An Azure Power solar plant in New Delhi
Just one India-based company, renewable energy operator Azure Power, has completed an IPO in the US in the past 10 years © AFP via Getty Images

US stock exchanges are pursuing listings from companies in south-east Asia and India to counteract a sudden slowdown in business from China.

Asian companies based outside China have been largely absent from the US stock market. But they are getting a closer look as Sino-US tensions cause new Chinese listings to dry up and threaten revenue for the New York Stock Exchange and Nasdaq stock market.

“We think the entire region is ripe for IPO activity,” said Bob McCooey, Nasdaq’s Asia-Pacific chair.

“The pipeline has grown from a handful of companies, if you asked me a year ago, into a few dozen today,” McCooey told the Financial Times. Over time the region could become as big a source of business as China was until recently, he said.

The outlook for US initial public offerings from Chinese companies has soured in the past few months amid mutual recriminations over the sharing of sensitive data and a crackdown on large private companies by Beijing.

Insurance group FWD this week became the latest group to pull plans for a US flotation after warning about the risk of intervention from both Chinese and US regulators. Earlier this month Chinese ride-hailing group Didi Chuxing said it would delist from the NYSE just five months after completing one of the year’s largest IPOs.

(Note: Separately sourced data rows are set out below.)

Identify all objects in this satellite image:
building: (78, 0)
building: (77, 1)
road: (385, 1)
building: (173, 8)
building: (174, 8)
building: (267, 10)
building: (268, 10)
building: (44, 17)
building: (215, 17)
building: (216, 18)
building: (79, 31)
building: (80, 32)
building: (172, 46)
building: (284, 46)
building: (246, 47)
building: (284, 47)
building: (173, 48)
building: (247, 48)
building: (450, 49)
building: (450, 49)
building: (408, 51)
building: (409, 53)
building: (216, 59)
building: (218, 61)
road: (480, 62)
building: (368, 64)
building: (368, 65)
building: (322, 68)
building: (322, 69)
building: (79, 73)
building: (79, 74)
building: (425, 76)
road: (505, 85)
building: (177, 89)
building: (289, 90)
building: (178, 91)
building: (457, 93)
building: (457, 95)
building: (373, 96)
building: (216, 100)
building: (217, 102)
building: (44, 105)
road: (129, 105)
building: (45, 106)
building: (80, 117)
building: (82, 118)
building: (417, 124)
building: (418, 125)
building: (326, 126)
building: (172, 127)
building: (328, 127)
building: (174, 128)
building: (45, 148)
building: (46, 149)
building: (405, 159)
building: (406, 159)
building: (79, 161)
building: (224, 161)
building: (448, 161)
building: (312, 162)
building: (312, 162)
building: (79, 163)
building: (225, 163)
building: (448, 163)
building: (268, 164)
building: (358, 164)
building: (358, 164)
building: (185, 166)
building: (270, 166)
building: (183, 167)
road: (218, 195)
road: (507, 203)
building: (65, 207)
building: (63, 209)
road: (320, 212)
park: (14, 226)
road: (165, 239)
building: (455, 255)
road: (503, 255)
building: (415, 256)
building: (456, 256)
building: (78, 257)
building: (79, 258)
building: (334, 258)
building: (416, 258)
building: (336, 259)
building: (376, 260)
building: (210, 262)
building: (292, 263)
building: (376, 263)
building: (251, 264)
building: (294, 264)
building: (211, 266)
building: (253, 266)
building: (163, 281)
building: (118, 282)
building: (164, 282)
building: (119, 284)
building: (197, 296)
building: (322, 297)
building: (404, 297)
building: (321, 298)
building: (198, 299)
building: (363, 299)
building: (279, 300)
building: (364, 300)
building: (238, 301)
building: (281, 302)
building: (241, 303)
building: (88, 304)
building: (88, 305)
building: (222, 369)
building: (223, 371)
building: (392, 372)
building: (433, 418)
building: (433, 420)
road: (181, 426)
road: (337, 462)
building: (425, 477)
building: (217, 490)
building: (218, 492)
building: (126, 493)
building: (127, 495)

Bringing in listings from other Asian countries would be a big change from recent trends. Chinese companies made more US IPOs in 2021 alone than companies from the rest of the Asia-Pacific region had done over the past decade, according to Refinitiv data.

Alex Ibrahim, NYSE’s head of international capital markets, said exchange officials had been “spending a lot of time focused on south-east Asia, more so than in previous years, and I think this will continue”.

Indonesia and India are seen as the biggest areas of opportunity because of their large populations and growth potential, although executives are also expecting an uptick in listings from countries including Vietnam and Malaysia.

The recent listing of Singapore-based tech group Grab, which completed the largest-ever merger with a special purpose acquisition company (Spac) at the start of December, has also helped draw renewed attention to the Asia-Pacific region outside of China.

Like China, India enforces restrictions that complicate local companies’ plans to list abroad. Just one India-based company, renewable energy operator Azure Power, has completed an IPO in the US over the past 10 years, according to Refinitiv.

Ibrahim acknowledged that there were some “regulatory constraints”, but said companies could be “creative” in finding ways to complete dual listings or reincorporating outside of India to list in the US.

Delhi-based software company Coforge, which is already listed in India, has filed for a public offering in New York expected to take place early next year. Bangalore-based online education start-up Byju’s is also in talks to combine with a US-listed Spac.

Jeff Bunzel, head of equity capital markets at Deutsche Bank, said: “We don’t anticipate much ‘China into US’ activity from an IPO point of view . . . [but] there is definitely an increase in the activity and outlook for India and south-east Asia into the US.”

Replacing the loss of Chinese listings, however, will be difficult. There are 80 so-called ‘unicorns’ — private companies worth more than $1bn — in the Asia-Pacific region outside China, according to CB Insights, But none has the scale of giants such as Alibaba, the Chinese ecommerce company that was worth $128bn when it went public in 2014.

Nor are US exchanges guaranteed to win all the biggest candidates. The $20bn Indonesian delivery group J&T, for example, is reportedly gearing up to list in Hong Kong.